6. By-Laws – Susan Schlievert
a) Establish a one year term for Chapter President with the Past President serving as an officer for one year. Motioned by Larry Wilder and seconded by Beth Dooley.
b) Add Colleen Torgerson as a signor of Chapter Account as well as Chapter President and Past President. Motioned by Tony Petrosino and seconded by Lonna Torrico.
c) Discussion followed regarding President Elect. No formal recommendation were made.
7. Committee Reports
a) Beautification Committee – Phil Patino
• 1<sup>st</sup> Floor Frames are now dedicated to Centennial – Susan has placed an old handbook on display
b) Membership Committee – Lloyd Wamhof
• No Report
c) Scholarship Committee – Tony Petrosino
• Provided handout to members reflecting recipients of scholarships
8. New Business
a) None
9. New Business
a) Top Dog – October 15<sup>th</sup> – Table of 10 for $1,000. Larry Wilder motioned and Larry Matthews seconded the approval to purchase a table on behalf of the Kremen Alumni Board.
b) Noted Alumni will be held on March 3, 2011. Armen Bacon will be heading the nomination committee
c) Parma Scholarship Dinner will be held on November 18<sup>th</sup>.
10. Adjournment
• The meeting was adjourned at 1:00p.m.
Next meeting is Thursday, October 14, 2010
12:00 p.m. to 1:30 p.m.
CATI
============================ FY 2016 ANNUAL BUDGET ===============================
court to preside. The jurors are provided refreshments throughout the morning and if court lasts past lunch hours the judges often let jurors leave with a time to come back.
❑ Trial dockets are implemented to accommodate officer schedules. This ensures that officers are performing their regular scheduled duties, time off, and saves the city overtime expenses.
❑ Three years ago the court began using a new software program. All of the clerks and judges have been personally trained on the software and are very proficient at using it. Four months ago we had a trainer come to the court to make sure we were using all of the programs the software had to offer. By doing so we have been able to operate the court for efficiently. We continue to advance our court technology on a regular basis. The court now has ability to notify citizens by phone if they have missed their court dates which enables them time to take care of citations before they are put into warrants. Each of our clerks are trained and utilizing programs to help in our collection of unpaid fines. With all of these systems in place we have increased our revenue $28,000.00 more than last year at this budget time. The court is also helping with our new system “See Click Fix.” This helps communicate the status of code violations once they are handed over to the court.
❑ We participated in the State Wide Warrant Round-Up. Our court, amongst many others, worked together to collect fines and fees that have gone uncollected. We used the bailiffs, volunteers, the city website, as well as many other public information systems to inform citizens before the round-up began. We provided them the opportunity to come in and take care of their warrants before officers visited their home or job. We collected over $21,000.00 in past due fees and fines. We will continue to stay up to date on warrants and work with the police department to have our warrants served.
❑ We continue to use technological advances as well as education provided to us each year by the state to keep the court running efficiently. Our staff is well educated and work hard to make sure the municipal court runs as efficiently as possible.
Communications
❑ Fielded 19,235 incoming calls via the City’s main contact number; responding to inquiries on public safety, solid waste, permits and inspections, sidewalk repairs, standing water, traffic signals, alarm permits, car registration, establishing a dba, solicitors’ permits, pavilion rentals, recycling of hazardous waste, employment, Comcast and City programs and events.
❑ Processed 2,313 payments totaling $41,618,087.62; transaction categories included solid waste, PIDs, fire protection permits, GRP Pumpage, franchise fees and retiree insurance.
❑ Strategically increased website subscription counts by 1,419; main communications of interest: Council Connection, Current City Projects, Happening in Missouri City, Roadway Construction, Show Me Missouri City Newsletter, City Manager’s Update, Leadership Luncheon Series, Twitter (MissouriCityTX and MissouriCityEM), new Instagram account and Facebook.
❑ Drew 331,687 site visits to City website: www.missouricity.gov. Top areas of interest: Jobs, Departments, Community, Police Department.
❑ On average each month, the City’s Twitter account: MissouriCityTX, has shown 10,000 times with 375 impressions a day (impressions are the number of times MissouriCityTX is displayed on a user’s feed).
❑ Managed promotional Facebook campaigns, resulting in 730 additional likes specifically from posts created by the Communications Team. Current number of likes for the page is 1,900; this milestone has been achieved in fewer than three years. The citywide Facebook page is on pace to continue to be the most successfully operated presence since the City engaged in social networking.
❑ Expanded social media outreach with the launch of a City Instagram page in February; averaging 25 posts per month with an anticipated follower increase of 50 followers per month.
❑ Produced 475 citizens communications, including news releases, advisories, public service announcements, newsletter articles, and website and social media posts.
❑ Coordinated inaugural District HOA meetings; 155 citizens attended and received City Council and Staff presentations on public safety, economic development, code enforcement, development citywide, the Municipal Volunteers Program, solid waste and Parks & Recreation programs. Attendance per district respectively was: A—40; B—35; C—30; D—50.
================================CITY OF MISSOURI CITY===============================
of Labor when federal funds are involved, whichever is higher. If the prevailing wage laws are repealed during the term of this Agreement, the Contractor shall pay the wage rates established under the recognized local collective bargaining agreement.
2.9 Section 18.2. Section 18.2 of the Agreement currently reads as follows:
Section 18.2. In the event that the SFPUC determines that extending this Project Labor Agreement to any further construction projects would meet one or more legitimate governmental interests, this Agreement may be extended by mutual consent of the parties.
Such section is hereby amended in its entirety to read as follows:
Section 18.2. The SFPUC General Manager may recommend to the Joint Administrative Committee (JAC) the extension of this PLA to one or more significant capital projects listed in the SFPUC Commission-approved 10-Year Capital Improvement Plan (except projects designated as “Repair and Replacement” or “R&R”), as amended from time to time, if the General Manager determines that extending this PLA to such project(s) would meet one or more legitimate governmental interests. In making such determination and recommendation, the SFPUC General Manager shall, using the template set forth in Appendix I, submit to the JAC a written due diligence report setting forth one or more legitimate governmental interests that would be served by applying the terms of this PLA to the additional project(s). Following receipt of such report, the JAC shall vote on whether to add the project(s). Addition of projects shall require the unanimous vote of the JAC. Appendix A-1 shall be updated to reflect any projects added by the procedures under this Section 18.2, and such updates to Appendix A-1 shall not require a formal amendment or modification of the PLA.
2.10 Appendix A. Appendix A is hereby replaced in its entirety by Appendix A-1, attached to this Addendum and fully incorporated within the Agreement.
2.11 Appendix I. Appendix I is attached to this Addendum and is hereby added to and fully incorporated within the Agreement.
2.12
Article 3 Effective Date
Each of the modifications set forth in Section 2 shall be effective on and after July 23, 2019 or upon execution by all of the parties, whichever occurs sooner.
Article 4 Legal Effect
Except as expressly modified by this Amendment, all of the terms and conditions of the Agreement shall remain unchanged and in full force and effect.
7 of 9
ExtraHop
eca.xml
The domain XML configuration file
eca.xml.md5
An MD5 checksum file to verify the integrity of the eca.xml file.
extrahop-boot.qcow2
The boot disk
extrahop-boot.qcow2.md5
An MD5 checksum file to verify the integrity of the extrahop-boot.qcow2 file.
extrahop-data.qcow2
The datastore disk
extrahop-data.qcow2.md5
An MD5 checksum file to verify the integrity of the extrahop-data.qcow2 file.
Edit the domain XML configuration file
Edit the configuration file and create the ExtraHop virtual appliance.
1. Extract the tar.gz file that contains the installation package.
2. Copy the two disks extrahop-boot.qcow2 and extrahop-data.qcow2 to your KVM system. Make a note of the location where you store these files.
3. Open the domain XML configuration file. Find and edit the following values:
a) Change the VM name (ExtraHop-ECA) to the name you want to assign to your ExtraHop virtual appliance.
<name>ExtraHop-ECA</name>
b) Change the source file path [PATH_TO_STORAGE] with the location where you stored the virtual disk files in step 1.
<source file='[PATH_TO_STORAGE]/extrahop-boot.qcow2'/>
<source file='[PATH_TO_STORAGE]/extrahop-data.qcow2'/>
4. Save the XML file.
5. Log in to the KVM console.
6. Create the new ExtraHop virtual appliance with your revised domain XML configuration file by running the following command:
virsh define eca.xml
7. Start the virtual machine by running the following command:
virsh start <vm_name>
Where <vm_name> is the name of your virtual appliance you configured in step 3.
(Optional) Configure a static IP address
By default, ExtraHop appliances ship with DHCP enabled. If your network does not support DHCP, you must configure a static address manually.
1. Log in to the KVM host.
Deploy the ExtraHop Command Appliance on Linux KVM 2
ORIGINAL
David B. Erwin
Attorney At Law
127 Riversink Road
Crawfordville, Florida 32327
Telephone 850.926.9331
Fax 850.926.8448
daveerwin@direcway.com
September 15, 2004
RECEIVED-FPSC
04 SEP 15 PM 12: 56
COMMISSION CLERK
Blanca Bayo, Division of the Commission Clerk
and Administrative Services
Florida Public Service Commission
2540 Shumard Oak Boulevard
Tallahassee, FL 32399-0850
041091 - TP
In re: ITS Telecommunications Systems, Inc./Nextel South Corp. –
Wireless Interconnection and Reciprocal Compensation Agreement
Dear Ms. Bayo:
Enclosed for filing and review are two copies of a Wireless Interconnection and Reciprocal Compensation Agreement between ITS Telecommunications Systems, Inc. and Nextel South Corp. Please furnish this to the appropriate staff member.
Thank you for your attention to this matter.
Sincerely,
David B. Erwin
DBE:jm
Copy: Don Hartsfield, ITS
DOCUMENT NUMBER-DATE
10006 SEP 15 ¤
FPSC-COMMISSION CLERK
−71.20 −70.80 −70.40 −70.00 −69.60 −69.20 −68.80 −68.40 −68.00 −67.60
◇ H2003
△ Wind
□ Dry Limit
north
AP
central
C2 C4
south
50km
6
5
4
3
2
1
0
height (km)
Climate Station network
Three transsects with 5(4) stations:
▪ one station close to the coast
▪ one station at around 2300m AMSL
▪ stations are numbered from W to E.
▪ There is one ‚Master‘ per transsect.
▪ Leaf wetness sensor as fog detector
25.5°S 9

▸ **Task description**
After locating the line with "<source file='[PATH_TO_STORAGE]/extrahop-boot.qcow2'/>" above, return that line and every later line through the one with "virsh start <vm_name>", word for word and with nothing else.

▸ **Response area**
<source file='[PATH_TO_STORAGE]/extrahop-boot.qcow2'/>
<source file='[PATH_TO_STORAGE]/extrahop-data.qcow2'/>
4. Save the XML file.
5. Log in to the KVM console.
6. Create the new ExtraHop virtual appliance with your revised domain XML configuration file by running the following command:
virsh define eca.xml
7. Start the virtual machine by running the following command:
virsh start <vm_name>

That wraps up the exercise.